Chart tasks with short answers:
···
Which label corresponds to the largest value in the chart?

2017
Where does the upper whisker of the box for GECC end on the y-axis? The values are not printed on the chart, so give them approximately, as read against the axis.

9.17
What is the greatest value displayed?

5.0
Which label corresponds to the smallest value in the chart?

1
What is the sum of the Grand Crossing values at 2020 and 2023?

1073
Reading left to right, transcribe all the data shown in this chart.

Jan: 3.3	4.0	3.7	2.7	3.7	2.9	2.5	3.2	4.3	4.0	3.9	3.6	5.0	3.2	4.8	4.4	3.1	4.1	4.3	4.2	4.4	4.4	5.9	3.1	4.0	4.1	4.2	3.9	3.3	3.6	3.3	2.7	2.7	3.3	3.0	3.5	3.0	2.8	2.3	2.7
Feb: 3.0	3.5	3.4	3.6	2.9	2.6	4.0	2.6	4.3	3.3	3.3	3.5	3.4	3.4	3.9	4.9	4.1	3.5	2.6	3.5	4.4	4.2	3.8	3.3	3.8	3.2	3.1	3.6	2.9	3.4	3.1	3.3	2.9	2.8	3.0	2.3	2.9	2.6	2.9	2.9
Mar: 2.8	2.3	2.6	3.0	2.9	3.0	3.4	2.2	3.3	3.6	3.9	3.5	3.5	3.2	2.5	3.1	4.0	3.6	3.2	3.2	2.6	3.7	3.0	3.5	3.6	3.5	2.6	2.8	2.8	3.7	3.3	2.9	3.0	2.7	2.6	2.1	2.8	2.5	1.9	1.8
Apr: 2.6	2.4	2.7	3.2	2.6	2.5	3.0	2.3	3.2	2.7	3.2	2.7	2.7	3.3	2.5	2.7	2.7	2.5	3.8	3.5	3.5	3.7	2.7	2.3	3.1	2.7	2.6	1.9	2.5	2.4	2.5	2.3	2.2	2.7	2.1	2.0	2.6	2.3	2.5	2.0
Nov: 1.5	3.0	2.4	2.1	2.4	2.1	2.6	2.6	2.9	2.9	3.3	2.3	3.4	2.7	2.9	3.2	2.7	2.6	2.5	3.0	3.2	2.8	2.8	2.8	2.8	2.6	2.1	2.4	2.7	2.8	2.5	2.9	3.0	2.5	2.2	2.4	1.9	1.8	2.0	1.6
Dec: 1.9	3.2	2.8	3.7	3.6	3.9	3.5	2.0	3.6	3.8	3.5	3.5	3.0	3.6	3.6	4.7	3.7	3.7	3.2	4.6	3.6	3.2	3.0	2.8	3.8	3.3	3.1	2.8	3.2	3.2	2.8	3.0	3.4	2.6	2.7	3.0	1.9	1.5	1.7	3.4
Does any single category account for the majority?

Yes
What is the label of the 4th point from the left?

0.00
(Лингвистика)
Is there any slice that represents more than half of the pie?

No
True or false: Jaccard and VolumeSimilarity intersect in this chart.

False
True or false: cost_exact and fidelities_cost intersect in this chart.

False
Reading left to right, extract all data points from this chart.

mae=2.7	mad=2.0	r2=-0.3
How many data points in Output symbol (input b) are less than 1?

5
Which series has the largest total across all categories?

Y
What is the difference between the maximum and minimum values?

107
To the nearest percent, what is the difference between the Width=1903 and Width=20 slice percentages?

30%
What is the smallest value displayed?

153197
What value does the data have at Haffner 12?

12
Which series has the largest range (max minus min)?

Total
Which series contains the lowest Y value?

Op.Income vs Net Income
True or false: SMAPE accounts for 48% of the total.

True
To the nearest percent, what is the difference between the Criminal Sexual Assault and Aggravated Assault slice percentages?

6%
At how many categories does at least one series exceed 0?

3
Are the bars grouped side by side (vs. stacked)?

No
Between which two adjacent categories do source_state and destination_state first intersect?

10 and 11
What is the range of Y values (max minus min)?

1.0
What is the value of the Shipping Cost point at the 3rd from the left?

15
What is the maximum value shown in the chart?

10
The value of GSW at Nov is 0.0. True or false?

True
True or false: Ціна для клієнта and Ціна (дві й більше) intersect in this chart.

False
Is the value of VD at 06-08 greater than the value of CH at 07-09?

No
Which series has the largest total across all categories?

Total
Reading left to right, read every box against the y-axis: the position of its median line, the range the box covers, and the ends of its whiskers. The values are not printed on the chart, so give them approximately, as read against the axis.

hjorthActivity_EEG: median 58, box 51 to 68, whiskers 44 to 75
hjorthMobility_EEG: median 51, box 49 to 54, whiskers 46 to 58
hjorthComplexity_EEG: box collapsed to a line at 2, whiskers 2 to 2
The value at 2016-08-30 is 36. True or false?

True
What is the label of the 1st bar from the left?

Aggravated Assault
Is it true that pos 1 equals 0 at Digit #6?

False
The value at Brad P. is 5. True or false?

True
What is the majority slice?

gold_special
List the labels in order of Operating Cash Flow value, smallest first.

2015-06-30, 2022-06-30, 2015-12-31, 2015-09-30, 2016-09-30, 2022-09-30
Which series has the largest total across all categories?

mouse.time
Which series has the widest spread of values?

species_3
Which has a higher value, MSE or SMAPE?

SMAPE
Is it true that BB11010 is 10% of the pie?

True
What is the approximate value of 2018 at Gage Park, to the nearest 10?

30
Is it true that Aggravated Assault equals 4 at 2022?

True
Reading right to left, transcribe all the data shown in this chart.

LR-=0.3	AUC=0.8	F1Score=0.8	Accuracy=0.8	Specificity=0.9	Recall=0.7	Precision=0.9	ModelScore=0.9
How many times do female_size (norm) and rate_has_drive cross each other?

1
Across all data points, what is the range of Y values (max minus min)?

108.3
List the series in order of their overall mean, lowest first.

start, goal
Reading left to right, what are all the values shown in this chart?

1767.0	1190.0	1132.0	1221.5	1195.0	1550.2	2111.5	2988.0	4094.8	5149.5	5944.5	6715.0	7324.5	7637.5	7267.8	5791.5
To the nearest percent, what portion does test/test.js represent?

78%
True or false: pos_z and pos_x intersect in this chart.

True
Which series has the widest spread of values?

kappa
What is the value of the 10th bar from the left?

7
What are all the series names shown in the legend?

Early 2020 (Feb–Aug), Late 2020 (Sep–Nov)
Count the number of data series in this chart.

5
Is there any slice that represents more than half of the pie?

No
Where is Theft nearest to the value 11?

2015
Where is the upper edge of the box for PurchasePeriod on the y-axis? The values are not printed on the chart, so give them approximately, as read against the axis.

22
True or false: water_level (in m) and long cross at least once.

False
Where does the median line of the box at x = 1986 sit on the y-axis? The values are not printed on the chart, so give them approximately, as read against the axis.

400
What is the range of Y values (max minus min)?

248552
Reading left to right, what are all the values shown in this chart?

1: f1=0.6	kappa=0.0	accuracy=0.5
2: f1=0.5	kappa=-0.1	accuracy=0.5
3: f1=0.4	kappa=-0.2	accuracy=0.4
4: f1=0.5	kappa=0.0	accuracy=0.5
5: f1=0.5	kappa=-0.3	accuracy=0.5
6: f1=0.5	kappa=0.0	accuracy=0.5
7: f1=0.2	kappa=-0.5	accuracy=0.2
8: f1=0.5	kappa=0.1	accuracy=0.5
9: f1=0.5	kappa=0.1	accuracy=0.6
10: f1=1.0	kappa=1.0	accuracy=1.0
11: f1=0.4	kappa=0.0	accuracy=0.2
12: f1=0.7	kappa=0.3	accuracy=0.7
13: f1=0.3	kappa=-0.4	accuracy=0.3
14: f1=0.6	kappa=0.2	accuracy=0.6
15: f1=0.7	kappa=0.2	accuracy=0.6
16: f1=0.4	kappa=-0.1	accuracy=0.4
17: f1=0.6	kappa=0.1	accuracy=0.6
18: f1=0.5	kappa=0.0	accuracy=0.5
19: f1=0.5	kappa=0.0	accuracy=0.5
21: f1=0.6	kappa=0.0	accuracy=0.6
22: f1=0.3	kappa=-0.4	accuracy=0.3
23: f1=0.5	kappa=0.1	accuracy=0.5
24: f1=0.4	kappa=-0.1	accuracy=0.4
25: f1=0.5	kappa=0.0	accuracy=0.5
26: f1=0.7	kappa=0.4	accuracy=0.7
···
#### Task to carry out
Pick out every row above that contains the word "corresponds", and copy each one in full. Only matches with the same uppercase and lowercase letters count.

#### Exercise response
Which label corresponds to the largest value in the chart?
Which label corresponds to the smallest value in the chart?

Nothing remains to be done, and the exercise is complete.